Lo scorso 8 giugno è passata quasi inosservata questa ricorrenza: la “Giornata mondiale degli oceani”, istituita dall’Onu nel ’92.

E’ evidente che quando si istituisce la “giornata del” normalmente lo si faccia per tenere alta l’attenzione su un tema particolarmente importante e che va monitorato, discusso, considerato.

Credo che l’acqua di questo pianeta non sia un tema da sottovalutare, visto che è la nostra fonte di vita, soprattutto quando abbiamo la consapevolezza o quantomeno il sospetto che non tutto vada per il meglio.

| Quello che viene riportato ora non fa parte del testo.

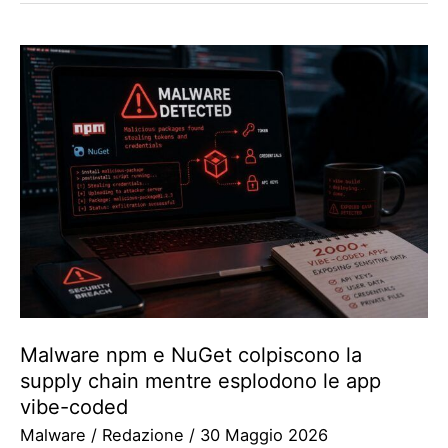
Malware npm e NuGet colpiscono la
supply chain mentre esplodono le app
vibe-coded
Malware
/
Redazione
/
30 Maggio 2026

Infatti, pur sapendo che dall’acqua degli oceani dipendono il clima, l’ossigenazione, le biodiversità marine, giusto per citare i fenomeni più eclatanti, comunque gli oceani gradatamente stanno diventando l’immondezzaio del pianeta.

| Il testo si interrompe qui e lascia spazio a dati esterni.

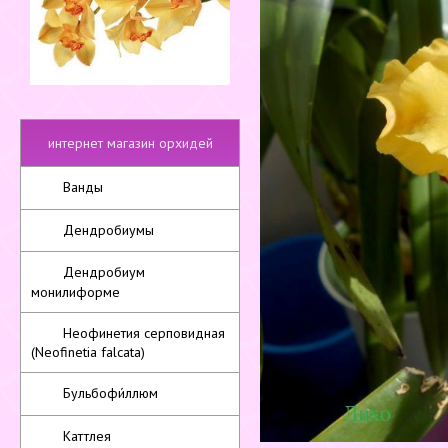
интернет магазин орхидей
Ванды
Дендробиумы
Дендробиум
монилиформе
Неофинетия серповидная
(Neofinetia falcata)
Бульбофи́ллюм
Каттлея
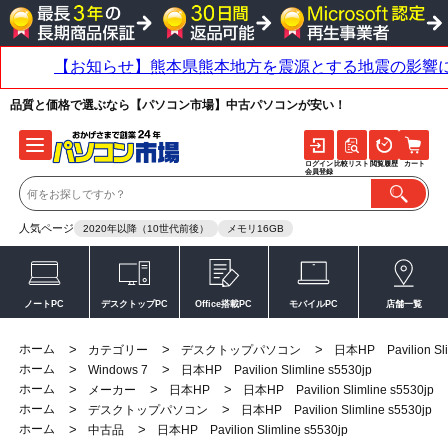
品質と価格で選ぶなら【パソコン市場】中古パソコンが安い！
ログイン
比較リスト
閲覧履歴
カート
会員登録
人気ページ
2020年以降（10世代前後）
メモリ16GB
ノートPC
デスクトップPC
Office搭載PC
モバイルPC
店舗一覧
ホーム
>
>
>
カテゴリー
デスクトップパソコン
日本HP Pavilion Sli
ホーム
>
>
Windows 7
日本HP Pavilion Slimline s5530jp
ホーム
>
>
>
メーカー
日本HP
日本HP Pavilion Slimline s5530jp
ホーム
>
>
デスクトップパソコン
日本HP Pavilion Slimline s5530jp
ホーム
>
>
中古品
日本HP Pavilion Slimline s5530jp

Per chi non conoscesse il Pacific Trash Vortex, questo non è altro che un’enorme continente galleggiante, interamente formato da plastica. Le stime delle sue dimensioni (variabili vista la composizione) vanno da 700.000 km² fino a più di 10 milioni di km² praticamente un’area più grande degli USA. Ribaltare una situazione del genere è un’impresa epica ma non si può non farlo, è vitale. Inquinare il mare significa tra le altre cose uccidere i coralli, e il 30% circa della biodiversità marina è presente proprio dove ci sono i coralli.

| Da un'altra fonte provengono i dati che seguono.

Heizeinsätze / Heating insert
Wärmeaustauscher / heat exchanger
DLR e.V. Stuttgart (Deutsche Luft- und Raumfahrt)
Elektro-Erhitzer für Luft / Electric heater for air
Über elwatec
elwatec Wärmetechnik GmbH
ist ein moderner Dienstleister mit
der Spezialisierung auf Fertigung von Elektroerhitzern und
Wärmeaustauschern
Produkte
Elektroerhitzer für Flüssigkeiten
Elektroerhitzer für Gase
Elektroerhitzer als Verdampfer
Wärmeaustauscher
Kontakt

Il tema è molto complesso e non lo posso certo sviscerare tutto in poche righe, ma quel che mi preme trasferirvi è la necessità di essere consapevoli di quanto avviene in torno a noi. L’oceano non è così lontano come sembra, e gli effetti sulla sua vitalità influiscono nella nostra quotidianità, anche se qui ci sembra di essere lontani.